Stephen Covey is fit, drum-chested, 62 years old, and bald. He has fleshy lips, a strong nose, no eyebrows, very clean fingernails, and a powdery smoker's voice. Only he doesn't smoke or drink, not even coffee (he's a Mormon); he just talks for a living. His audience is vast, influential, and varied. It includes executives of big corporations (half the companies on the Fortune 500 have taught Covey's Seven Habits to their employees); successful entrepreneurs (last year's Inc. 500 CEOs chose Covey as their favorite business-book author); and President Clinton, who recommended Covey to every working person in America in a speech a couple of years ago and afterward invited him to a sleep-over at Camp David.
"I do not want to be a guru," Covey insists. Meanwhile, his most famous book, The Seven Habits of Highly Effective People, has sold nearly 10 million copies worldwide and has been a fixture on best-seller lists since it appeared, in 1989. It's available in 27 languages, in 75 countries. ("The book is going gangbusters in Korea, India, Asia," Covey croons.) There are tapes, videos, a Seven Habits Organizer, frequent personal appearances (his fee is $45,000), and a full lineup of seminars, from one-day crash courses at a Marriott near you to weeklong retreats in the mountains outside Provo, Utah. Covey Leadership Center, the corporate underpinning of the Covey phenomenon, made the Inc. 500 list in 1994. Its sales last year topped $70 million, with net earnings approaching $7 million. ("No margin, no mission" is the Covey aphorism that applies.) This year sales are projected to hit $100 million, and next year a new book, The Seven Habits of Highly Effective Families, will probably push sales even higher.
Astounding numbers, but what's behind them? What's going on here? How does one account for Covey's sustained fame, his reach, his effectiveness?
One could start by asking the man himself. "It's not Stephen Covey," he insisted one day last spring during a break in an all-day appearance at Caesar's Palace, in Las Vegas, "at all. It's the principles." Well, sure, but Dale Carnegie, in How to Win Friends and Influence People, referred to principles, too, and for the same reason Covey does. A principle is genuine, true, forever; it's the opposite of a fad, which, if you're Covey or Carnegie -- or Napoleon Hill, Norman Vincent Peale, Ken Blanchard, Tony Robbins, Tom Peters, Peter Drucker, Peter Senge, or anyone else in the crowded business-self-help field -- is definitely not what you're about, you hope.

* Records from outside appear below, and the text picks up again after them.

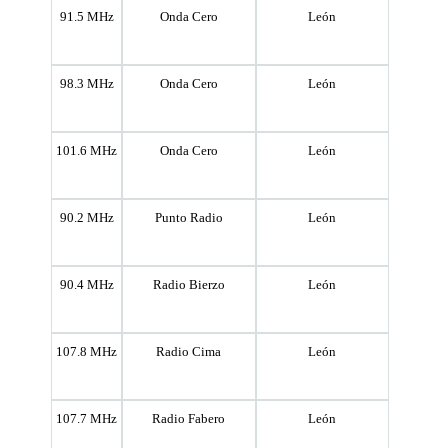
91.5 MHz
Onda Cero
León
98.3 MHz
Onda Cero
León
101.6 MHz
Onda Cero
León
90.2 MHz
Punto Radio
León
90.4 MHz
Radio Bierzo
León
107.8 MHz
Radio Cima
León
107.7 MHz
Radio Fabero
León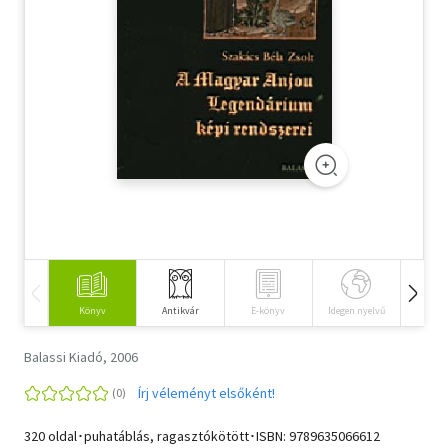
Szótár, nyelvkönyv
Tankönyv, segédkönyv
Társadalomtudomány
Természettudomány
Történelem
Vallás
Könyv
Antikvár
E-könyv
Idegen nyelvű
Hangos
Balassi Kiadó, 2006
Írj véleményt elsőként!
320 oldal･puhatáblás, ragasztókötött･ISBN:
9789635066612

Is it the power of his prose? Hardly. While millions admire Covey, scarcely anyone enjoys reading his books. Some blame themselves ("I've had only a year of college"), but it's not their fault. The Seven Habits is a punishing read: the charts, the arrows, the mind-numbing calls to "Be Proactive!" "Think Win/Win!" and "Synergize!" It can't possibly be his personality. He's a celebrity now, which induces a glow (set off nicely by the excellent suits he wears). But really, Covey has as much native charisma as the proverbial dentist. Even one of his biggest fans, John McCormack, CEO of Visible Changes, a $30-million chain of hair salons based in Houston, concedes that Covey live can be "boring and bad."

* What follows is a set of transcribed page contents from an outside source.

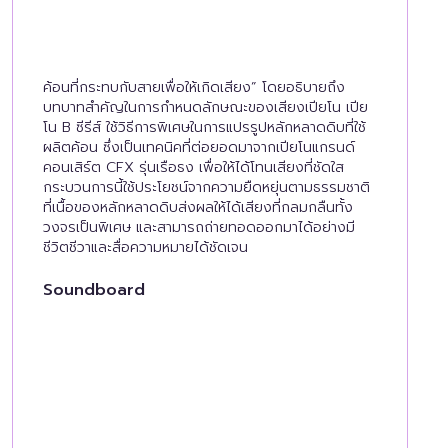
ค้อนที่กระทบกับสายเพื่อให้เกิดเสียง” โดยอธิบายถึง
บทบาทสำคัญในการกำหนดลักษณะของเสียงเปียโน เปีย
โน B ซีรีส์ ใช้วิธีการพิเศษในการแปรรูปหลักหลาดดิบที่ใช้
ผลิตค้อน ซึ่งเป็นเทคนิคที่ต่อยอดมาจากเปียโนแกรนด์
คอนเสิร์ต CFX รุ่นเรือธง เพื่อให้ได้โทนเสียงที่ชัดใส
กระบวนการนี้ใช้ประโยชน์จากความยืดหยุ่นตามธรรมชาติ
ที่เนื้อของหลักหลาดดิบส่งผลให้ได้เสียงที่กลมกลืนทั้ง
วงจรเป็นพิเศษ และสามารถถ่ายทอดออกมาได้อย่างมี
ชีวิตชีวาและสื่อความหมายได้ชัดเจน
Soundboard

Covey's influence might be easier to parse if there were anything like a recognizable Covey school of management, but there is not. Widely different organizations -- Shell Oil, Yarnell's Ice Cream, the United Auto Workers, the U.S. Postal Service, the entire city of Columbus, Ind. -- have embraced Covey for reasons as different as those organizations are to begin with; and after the embrace, they're still different. Covey is not the father -- in the way W. Edwards Deming is, for example -- of a management system. He is not a subject taught at Harvard Business School. Covey is more likely to show up on "Oprah" than in the Wall Street Journal. What happens between Covey and his readers, it seems, is personal and therefore subjective. "Covey's not a productivity tool so much as he's an awakening tool" is how McCormack describes his appeal.